Depuis le 1er janvier 2025, tout travailleur déposant une plainte contre son employeur pour non-respect de ses droits en matière de salaire minimum bénéficie désormais d’une protection renforcée.
Introduction d’une protection renforcée
Le 31 décembre 2024, la loi du 17 décembre 2024 transposant la direction européenne 2022/2041 relative au salaire minimum a été publiée. Cette loi prévoit notamment que les travailleurs seront protégés contre toute mesure défavorable et le licenciement s’ils ont déposé une plainte contre leur employeur en raison d’une violation de leurs droits en matière de salaire minimum.
Champ d’application
Cette protection concerne les travailleurs du secteur privé ainsi que les contractuels du secteur public. Elle s’étend également aux personnes ayant assisté le travailleur lors du dépôt de sa plainte.
La plainte peut prendre la forme d’une plainte motivée adressée à l’entreprise ou aux services d’inspection compétents, ou encore d’une action en justice engagée par le travailleur.
Protection contre les mesures défavorables
Lorsqu’un travailleur dépose une plainte contre son employeur pour violation de ses droits relatifs au salaire minimum, celui-ci ne peut prendre de mesure défavorable à son égard, sauf pour des raisons sans lien avec la plainte, et ce, durant les 12 mois suivant son dépôt. Si le travailleur engage une action en justice, la période de protection est prolongée de trois mois à compter de la date à laquelle la décision devient définitive.
Si l’employeur adopte une mesure défavorable vis-à-vis du travailleur concerné dans le délai de 12 mois, il appartient à l’employeur de prouver que la mesure défavorable a été adoptée pour des motifs qui sont étrangers à cette plainte.
A défaut de cette preuve, l’employeur devra verser une indemnité, soit sous forme d’un montant forfaitaire équivalant à deux ou trois mois de rémunération brute, soit correspondant au préjudice réellement subi.
Protection contre le licenciement
Sauf pour des motifs étrangers à la plainte déposée, un employeur ne peut ni licencier ni préparer le licenciement d’un travailleur qui dépose une plainte pour violation de ses droits relatifs au salaire minimum.

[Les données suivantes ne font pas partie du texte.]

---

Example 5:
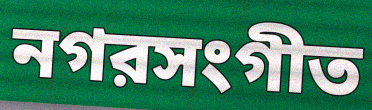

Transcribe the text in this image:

নগরসংগীত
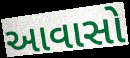
આવાસો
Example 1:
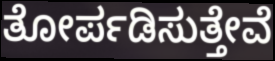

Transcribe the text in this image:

ತೋರ್ಪಡಿಸುತ್ತೇವೆ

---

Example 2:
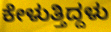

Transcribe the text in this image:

ಕೇಳುತ್ತಿದ್ದಳು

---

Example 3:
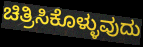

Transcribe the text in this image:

ಚಿತ್ರಿಸಿಕೊಳ್ಳುವುದು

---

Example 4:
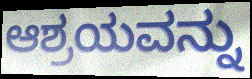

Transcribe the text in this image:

ಆಶ್ರಯವನ್ನು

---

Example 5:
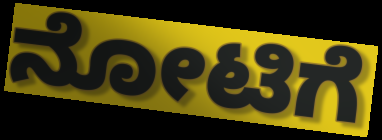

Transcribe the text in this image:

ನೋಟಿಗೆ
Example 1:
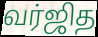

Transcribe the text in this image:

வர்ஜித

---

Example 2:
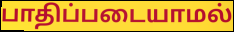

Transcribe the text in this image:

பாதிப்படையாமல்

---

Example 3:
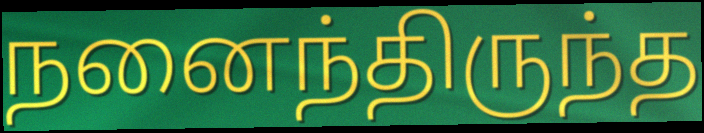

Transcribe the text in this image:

நனைந்திருந்த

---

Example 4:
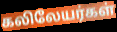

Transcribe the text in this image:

கலிலேயர்கள்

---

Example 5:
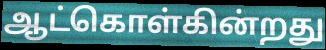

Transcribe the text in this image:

ஆட்கொள்கின்றது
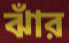
ঝাঁর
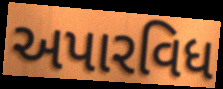
અપારવિધ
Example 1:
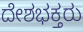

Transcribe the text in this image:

ದೇಶಭಕ್ತರು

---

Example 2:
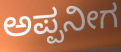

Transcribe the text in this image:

ಅಪ್ಪನೀಗ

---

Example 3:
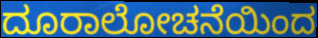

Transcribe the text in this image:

ದೂರಾಲೋಚನೆಯಿಂದ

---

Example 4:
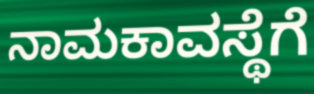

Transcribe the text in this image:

ನಾಮಕಾವಸ್ಥೆಗೆ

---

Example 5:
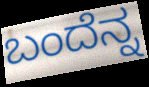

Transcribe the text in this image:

ಬಂದೆನ್ನ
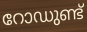
റോഡുണ്ട്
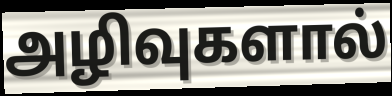
அழிவுகளால்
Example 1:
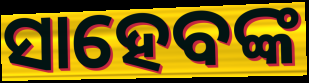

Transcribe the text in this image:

ସାହେବଙ୍କ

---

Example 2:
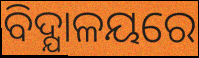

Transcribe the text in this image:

ବିଦ୍ଯାଳୟରେ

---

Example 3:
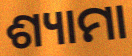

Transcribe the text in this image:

ଶ୍ୟାମା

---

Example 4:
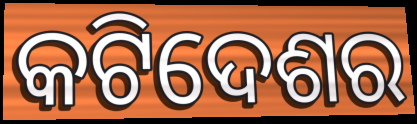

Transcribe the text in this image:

କଟିଦେଶର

A la demande du travailleur, l’employeur doit l’informer, par écrit, des motifs du licenciement. Cela sera à l’employeur de prouver que le licenciement est étranger à la plainte déposée.

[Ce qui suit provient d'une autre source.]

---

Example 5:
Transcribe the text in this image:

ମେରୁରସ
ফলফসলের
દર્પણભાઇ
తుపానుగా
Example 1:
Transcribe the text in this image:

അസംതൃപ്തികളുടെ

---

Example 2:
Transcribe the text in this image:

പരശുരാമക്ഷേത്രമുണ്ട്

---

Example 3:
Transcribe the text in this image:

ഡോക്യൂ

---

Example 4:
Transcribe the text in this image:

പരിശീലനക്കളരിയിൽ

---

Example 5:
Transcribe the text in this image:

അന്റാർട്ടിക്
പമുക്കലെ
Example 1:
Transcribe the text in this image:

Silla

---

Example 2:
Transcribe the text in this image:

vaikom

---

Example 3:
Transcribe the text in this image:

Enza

A défaut, l’employeur risque de devoir payer au travailleur une indemnité forfaitaire pouvant osciller entre quatre et six mois de rémunération brute.
Cette indemnité est cumulable avec l’indemnité de rupture.
Autres mesures visant à protéger le salaire minimum
Outres les mesures de protection présentées ci-dessus, la loi du 17 décembre 2024 introduit de nouvelles mesures ayant pour but de protéger le salaire minimum. En effet, cette loi prévoit également :
- un suivi des négociations salariales : la loi fixe un taux de couverture minimum des négociations collectives relatives à la détermination des salaires minimums. Le taux ne peut pas être inférieur à 80 %. Une révision de ce taux de couverture aura lieu tous les deux ans ; et
- la mise en place d’une banque de données appelée « salaires minimum conventionnels » sur le site du Service public fédéral Emploi, Travail et Concertation sociale.
Entrée en vigueur
Ces mesures sont entrées en vigueur depuis le 1er janvier 2025.
Source : Loi du 17 décembre 2024 transposant partiellement la directive (UE) 2022/2041 du Parlement européen et du Conseil du 19 octobre 2022 relative à des salaires minimaux adéquats dans l’Union européenne (MB du 31 décembre 2024), MB du 31 décembre 2024.